Folks who can get pregnant face challenges that men like me will never experience – financial losses, career setbacks, health risks and so much more – which is why it’s urgent that we hear their stories and value their lived experiences.
Help us end abortion stigma.
There’s nothing shameful about abortion, but stigma makes it feel that way.
Stigma tells pregnant people they should feel ashamed for having an abortion. Stigma also leaves people without the support they need because they’re afraid to tell others about their decision, and worse, some people are shunned and isolated from their friends and family when they do open up.
I was talking to a friend recently who said he doesn’t know anyone who’s had an abortion. But considering that at least 1 in 4 women will have an abortion in their lifetime, it’s safe to say that he’s wrong. I explained it to him as kindly as I could: If no one’s told you about their abortion, it’s not because no one you know has had one.
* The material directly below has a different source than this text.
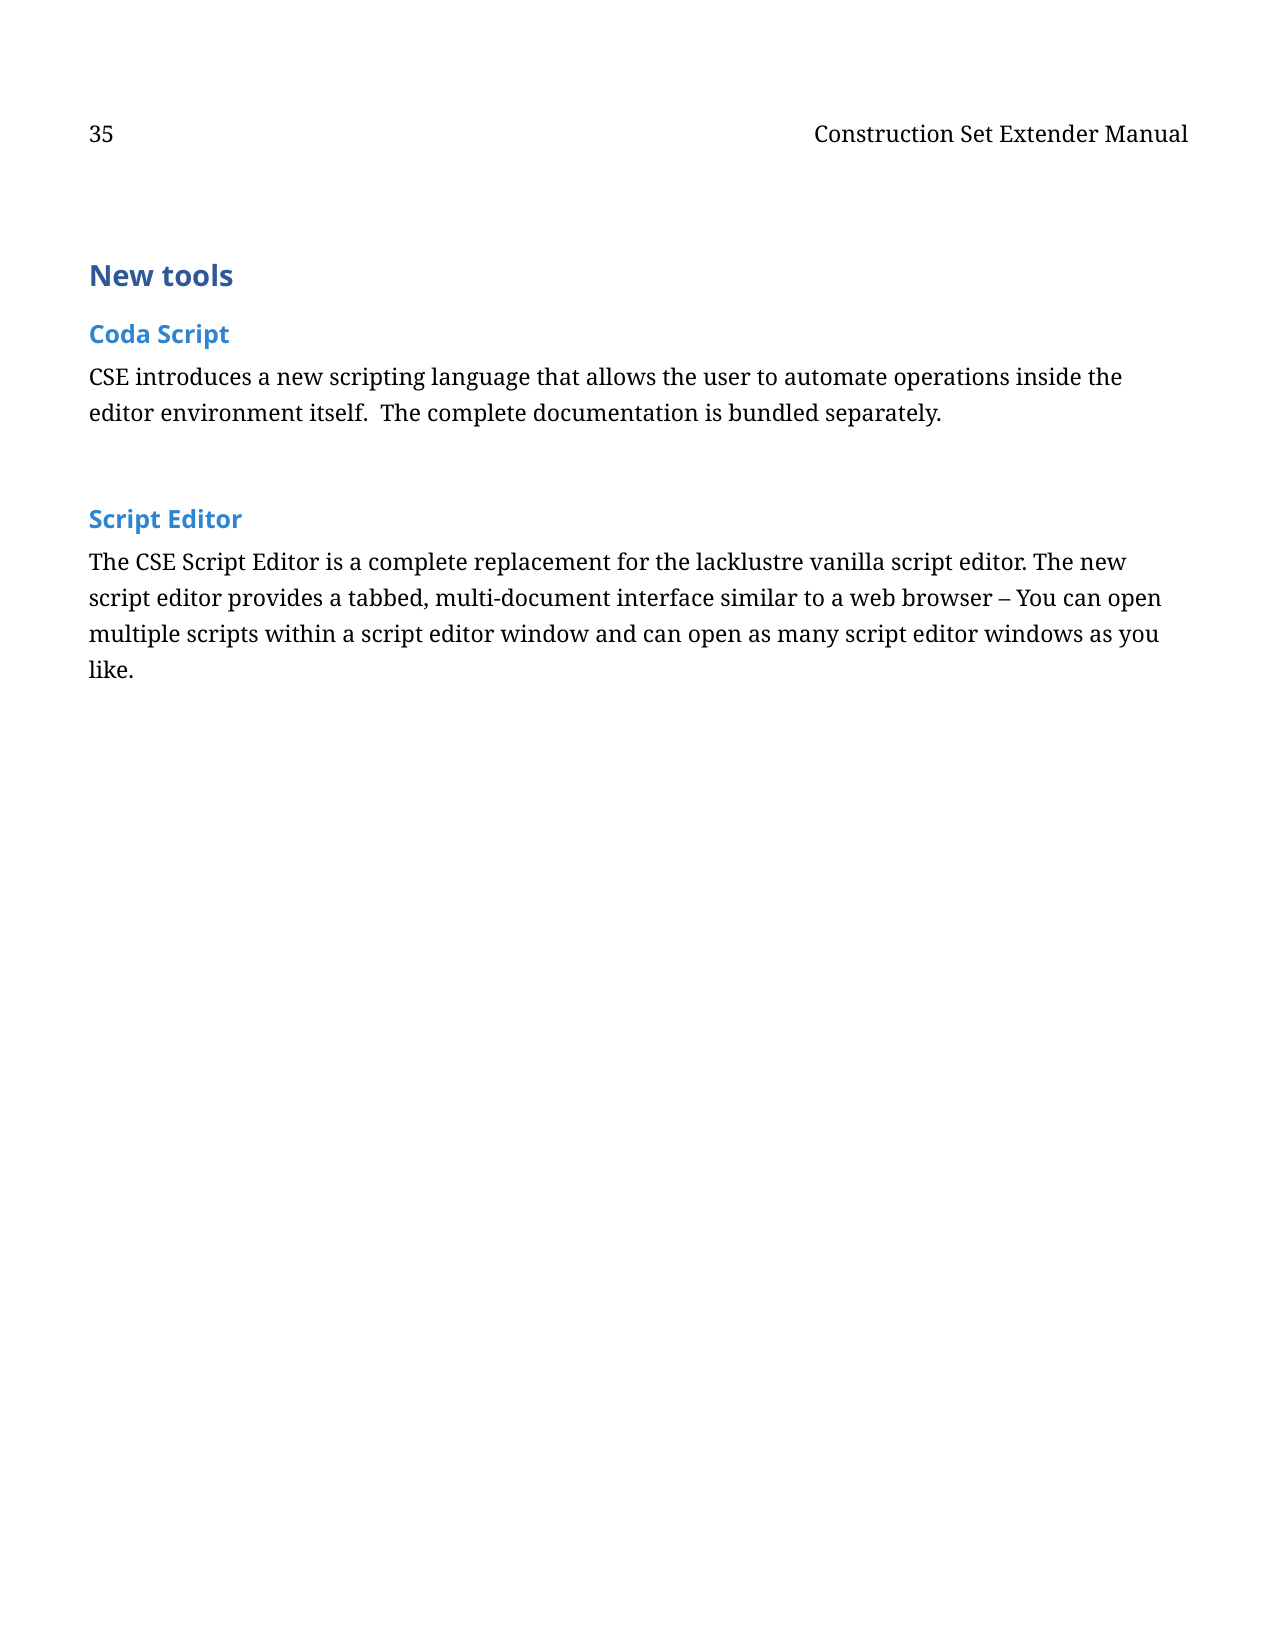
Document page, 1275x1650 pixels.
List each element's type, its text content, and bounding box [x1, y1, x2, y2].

It’s because they didn’t feel comfortable sharing with you.
Men need to start talking about abortion more, openly and without shame, so the people in our lives feel safe with us and know they can come to us if and when they need support.
Recognize how lucky you are – and get to work.
Had you asked me 20 years ago whether I support abortion rights, I probably would’ve said, “Sure, but it’s not something I really think about.” Because I didn’t have to.
I now have daughters of my own, but that’s not why I support abortion access. I support abortion access because all people deserve full human rights – and not just because they are someone else’s daughter, sister or wife.
I also know that, as a middle class white guy, there’s power in my social position. I don’t need to speak for or over women, but I know that when I speak directly to my peers, they’re more likely to listen. So I try to use that power for good.
There’s a lot out there right now from men who think they are the experts on reproductive health, but a person’s bodily autonomy is no one’s business but their own.
So don’t be that guy – be better than that. Make abortion rights a priority and encourage your friends and family to do the same, so that all Michiganders have the freedom to live the lives they want and deserve.